I didn’t realise the pixel 4 had an edge TPU which makes sense now as the benchmarks on the coral website match up with the notebook.

Might be worth adding that to the table footnote as to me (in my naivety) it seemed to imply that latency was achievable on CPU only. Thanks for all the help!!

Bhack · September 6, 2021, 7:44am

If you still need a Raspberry you can check also something like:

Might be worth adding that to the table footnote as to me (in my naivety) it seemed to imply that latency was achievable on CPU only.

I think that It is achievable on CPU as you can see in details from the benchmark section in:

https://tfhub.dev/tensorflow/lite-model/efficientdet/lite0/detection/metadata/1

I think that you problem on your MacOS is that the X86 experience Is generally optimized for the standard TF runtime but you can still try to achieve performance using TFlite with XNNPACK, if what your need for your model is already covered by what we have in the XNNPACK delegate, as it has ops fusion and SSE/AVX X86 kernels.

Nick_J · September 6, 2021, 9:01am

Thanks for those links.
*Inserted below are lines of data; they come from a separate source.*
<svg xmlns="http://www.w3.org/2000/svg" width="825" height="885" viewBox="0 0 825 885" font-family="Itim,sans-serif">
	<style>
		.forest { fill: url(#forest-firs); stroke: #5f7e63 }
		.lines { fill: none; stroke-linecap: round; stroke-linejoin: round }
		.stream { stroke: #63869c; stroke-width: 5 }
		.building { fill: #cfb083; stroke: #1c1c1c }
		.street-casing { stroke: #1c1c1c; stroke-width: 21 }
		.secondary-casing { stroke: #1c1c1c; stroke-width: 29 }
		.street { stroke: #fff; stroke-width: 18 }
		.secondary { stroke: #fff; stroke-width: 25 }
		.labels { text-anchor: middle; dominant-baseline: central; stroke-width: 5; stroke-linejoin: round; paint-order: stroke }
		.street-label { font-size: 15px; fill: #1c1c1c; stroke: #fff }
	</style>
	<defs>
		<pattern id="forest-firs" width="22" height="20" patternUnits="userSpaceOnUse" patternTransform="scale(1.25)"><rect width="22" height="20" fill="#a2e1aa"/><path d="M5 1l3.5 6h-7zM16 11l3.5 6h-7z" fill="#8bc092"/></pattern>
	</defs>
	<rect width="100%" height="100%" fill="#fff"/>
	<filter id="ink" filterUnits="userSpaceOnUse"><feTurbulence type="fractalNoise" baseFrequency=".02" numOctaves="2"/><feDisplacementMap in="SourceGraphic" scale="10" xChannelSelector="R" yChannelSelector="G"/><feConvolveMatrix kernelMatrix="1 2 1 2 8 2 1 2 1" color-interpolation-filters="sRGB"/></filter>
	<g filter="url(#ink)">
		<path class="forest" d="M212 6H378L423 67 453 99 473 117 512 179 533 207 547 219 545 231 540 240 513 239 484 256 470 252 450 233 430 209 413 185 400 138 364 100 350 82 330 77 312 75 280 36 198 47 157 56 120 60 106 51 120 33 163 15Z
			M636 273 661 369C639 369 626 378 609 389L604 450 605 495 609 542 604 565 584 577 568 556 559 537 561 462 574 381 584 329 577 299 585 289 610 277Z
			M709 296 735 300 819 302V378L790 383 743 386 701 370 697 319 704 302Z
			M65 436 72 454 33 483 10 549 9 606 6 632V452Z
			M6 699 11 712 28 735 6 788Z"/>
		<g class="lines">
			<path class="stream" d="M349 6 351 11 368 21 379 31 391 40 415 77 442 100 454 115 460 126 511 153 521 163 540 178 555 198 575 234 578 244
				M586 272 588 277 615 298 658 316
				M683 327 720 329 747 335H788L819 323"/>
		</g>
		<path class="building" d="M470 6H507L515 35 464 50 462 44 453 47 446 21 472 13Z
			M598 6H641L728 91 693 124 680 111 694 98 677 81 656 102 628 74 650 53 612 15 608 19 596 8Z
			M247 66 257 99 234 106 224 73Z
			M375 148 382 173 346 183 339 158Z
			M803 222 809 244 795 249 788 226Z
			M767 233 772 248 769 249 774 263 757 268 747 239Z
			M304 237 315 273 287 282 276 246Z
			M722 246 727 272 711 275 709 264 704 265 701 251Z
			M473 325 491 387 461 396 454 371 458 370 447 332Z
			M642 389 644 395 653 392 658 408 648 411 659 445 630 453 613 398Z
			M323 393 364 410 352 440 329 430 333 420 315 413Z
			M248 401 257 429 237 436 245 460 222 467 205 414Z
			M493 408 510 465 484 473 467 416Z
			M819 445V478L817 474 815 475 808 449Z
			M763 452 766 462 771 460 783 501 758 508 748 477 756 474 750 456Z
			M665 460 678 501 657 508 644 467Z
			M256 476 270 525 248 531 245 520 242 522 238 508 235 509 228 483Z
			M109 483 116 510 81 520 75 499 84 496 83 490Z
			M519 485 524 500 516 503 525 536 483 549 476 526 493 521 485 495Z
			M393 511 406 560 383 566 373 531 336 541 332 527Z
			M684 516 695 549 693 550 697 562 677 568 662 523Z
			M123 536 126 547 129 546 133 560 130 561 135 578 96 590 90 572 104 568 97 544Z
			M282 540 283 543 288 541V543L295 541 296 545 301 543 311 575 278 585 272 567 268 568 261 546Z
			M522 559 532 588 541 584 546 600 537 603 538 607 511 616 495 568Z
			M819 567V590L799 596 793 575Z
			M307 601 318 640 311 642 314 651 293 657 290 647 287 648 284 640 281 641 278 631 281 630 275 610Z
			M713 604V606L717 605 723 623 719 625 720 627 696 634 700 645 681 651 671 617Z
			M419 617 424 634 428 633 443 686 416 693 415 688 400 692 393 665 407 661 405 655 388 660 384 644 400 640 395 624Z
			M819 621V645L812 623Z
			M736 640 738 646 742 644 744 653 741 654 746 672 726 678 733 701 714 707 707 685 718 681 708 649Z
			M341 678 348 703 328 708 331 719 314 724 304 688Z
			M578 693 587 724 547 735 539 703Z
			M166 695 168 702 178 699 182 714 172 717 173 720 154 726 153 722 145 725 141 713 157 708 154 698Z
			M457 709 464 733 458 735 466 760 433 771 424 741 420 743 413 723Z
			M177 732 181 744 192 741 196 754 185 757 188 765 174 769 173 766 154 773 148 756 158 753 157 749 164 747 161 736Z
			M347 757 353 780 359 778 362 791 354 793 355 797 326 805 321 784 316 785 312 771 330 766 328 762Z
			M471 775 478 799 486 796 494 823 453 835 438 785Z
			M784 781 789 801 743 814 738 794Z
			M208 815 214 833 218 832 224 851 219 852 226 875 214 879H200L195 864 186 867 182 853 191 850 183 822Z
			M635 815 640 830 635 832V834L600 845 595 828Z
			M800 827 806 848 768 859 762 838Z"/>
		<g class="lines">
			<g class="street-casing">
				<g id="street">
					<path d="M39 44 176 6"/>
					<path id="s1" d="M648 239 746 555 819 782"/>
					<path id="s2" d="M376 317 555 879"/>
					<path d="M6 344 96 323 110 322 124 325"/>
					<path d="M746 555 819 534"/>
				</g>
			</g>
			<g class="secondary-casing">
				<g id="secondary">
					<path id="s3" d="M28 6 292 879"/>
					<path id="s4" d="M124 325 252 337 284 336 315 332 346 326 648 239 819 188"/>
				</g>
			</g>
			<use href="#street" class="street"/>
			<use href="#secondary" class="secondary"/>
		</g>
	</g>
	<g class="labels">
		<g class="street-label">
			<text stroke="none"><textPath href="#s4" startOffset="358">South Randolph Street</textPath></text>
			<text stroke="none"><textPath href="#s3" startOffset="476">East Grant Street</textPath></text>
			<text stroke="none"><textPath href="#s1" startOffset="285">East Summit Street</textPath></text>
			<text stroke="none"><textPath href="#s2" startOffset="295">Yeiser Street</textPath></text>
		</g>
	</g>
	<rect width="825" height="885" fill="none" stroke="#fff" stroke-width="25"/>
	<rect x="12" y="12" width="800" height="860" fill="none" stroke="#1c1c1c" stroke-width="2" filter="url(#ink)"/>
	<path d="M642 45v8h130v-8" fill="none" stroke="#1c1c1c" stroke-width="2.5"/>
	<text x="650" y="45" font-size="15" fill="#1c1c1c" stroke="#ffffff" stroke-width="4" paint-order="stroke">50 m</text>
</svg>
I couldn’t figure out how to pass xnnpack in the list of delegates in Python but I’ve rebuilt TF with tflite_with_xnnpack=true. With float16 quantization I’m able to get comparable performance. Int8 quantization didn’t yield any performance increase in my basic test. Though accuracy did seem to suffer but that is likely due to the fact they were trained on super small training set. I think I’ve got enough to go on now though - thank you for your help!

Bhack · September 6, 2021, 9:17am

Yes, this Is the recommended way for Desktop

See the current limits and required flags in support for quantized tflite models · Issue #999 · google/XNNPACK · GitHub

You can comment there for additional technical questions related to int8 support.